You all know the stories about how “primitive peoples” sold their land to “civilized men” for peanuts, because they didn’t believe land could be owned. Or, maybe, it’s just that the original, hunter-gatherer idea of what makes land “yours” was – is – different. We don’t claim a title to an area by handing over some pieces of paper and writing words on others. You make land yours by learning it, by knowing where the streams run and where bears come out of their dens in spring, where wild berries grow and where elk bugle. In this way, a hunter who travels may be richer than the biggest landowner in the country – provided the landowner never goes beyond the office and the proscribed putting-on-the-Ritz routes.
There’s an apparent contradiction between the drive to explore and the desire to own – if you want to know the land, you must stay there for a while familiarizing yourself with its intricacies. But, like with many either-or questions, the correct answer is “both-and”. You don’t have to select just one option and stick to it till death doth you part. You can take turns.

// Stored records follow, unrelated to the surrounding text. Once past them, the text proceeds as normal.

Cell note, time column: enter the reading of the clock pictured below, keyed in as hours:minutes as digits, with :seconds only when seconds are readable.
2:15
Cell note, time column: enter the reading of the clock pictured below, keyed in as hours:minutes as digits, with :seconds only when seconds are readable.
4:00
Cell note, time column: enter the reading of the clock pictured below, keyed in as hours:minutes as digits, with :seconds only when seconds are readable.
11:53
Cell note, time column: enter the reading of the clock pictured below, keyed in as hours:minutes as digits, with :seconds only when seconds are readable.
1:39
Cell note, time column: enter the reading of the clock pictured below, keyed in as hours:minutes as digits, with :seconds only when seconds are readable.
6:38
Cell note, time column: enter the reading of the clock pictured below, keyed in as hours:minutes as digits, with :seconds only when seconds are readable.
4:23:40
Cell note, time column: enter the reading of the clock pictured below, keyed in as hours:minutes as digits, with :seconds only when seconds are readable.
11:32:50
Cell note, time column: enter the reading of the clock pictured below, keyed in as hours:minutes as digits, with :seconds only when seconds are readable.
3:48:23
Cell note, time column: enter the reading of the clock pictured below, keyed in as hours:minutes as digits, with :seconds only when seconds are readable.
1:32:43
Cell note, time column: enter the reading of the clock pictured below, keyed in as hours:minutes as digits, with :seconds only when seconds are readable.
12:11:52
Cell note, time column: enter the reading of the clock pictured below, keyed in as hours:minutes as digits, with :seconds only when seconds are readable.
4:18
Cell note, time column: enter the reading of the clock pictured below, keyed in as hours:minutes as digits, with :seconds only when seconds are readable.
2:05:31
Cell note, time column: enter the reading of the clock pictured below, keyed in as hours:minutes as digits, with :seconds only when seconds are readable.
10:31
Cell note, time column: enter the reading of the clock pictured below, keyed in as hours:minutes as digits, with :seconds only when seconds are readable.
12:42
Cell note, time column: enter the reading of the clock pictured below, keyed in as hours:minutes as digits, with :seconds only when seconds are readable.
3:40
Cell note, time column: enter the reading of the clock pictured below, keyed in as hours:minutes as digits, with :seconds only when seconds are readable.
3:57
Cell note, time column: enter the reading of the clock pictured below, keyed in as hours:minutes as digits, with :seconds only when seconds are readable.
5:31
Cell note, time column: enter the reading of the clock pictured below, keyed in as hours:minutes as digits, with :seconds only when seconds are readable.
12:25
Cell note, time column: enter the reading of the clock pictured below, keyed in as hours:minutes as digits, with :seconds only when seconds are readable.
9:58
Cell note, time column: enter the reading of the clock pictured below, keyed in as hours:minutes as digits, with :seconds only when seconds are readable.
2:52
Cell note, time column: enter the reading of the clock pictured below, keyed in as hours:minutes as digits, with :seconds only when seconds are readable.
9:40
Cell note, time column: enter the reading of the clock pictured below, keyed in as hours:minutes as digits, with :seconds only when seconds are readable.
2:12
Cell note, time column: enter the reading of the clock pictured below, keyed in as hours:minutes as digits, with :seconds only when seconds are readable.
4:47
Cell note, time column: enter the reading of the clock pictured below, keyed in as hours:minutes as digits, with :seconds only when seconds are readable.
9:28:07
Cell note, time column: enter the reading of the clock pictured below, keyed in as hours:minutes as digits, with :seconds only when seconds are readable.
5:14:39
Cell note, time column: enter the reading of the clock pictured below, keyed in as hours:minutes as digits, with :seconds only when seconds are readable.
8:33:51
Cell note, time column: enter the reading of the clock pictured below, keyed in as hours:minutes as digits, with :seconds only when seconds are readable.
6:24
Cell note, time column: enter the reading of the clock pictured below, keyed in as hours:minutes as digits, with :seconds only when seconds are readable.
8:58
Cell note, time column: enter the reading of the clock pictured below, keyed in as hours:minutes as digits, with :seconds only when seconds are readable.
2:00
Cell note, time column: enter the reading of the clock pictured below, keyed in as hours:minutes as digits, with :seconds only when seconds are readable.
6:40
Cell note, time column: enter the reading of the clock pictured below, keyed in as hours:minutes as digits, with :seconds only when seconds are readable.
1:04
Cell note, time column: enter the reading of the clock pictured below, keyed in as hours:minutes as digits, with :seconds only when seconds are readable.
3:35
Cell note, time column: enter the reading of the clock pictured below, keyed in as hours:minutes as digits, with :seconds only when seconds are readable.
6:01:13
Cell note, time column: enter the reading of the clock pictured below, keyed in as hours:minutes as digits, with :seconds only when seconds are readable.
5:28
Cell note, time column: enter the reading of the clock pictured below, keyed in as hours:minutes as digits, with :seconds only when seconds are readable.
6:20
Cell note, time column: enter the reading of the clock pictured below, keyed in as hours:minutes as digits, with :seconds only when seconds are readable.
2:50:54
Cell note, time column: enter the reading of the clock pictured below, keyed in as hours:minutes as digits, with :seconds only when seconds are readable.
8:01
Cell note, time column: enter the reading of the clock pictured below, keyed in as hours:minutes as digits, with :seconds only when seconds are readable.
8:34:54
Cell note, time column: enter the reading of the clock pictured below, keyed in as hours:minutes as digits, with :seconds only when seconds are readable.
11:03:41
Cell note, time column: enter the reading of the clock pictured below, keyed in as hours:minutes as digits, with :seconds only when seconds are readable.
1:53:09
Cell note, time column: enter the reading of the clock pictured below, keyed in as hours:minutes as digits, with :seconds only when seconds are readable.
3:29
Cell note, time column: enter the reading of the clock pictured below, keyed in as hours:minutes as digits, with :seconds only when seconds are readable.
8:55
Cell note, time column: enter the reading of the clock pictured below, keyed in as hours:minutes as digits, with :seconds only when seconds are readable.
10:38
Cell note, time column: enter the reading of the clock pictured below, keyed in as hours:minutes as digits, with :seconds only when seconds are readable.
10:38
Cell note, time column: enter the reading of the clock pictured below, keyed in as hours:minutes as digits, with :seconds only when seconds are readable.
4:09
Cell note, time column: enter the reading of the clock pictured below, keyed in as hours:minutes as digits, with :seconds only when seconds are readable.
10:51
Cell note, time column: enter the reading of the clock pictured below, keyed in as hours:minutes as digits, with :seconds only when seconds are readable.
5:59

See the small game opener at the family farm, slap all the old hands, hear the regular campfire stories. Then quench your explorer’s thirst and go to Romania for a driven boar hunt, to Texas for snow geese, Kamchatka for moose, Africa – for whatever. As long as you can afford it, and as long as you feel the urge to see what’s there beyond the horizon – go for it! This is a land investment that will return the dividend of memories as long as you live, and you can’t lose this investment no matter how many people you share it with, the same way as the backyard where you used to play when you were 5 is still yours, even though the house may have been sold years ago. Explore the bottom of the Danube, the rice fields and sun-baked veldt, make yours those geysers.
Then move on.
Perhaps, to revisit the old half-forgotten hunting grounds, perhaps to a still newer environment. We are sophisticated beings, with room for a little of everything inside – that’s why being us can be so much fun. Especially when you feed our primal desires and travel to a new place to hunt.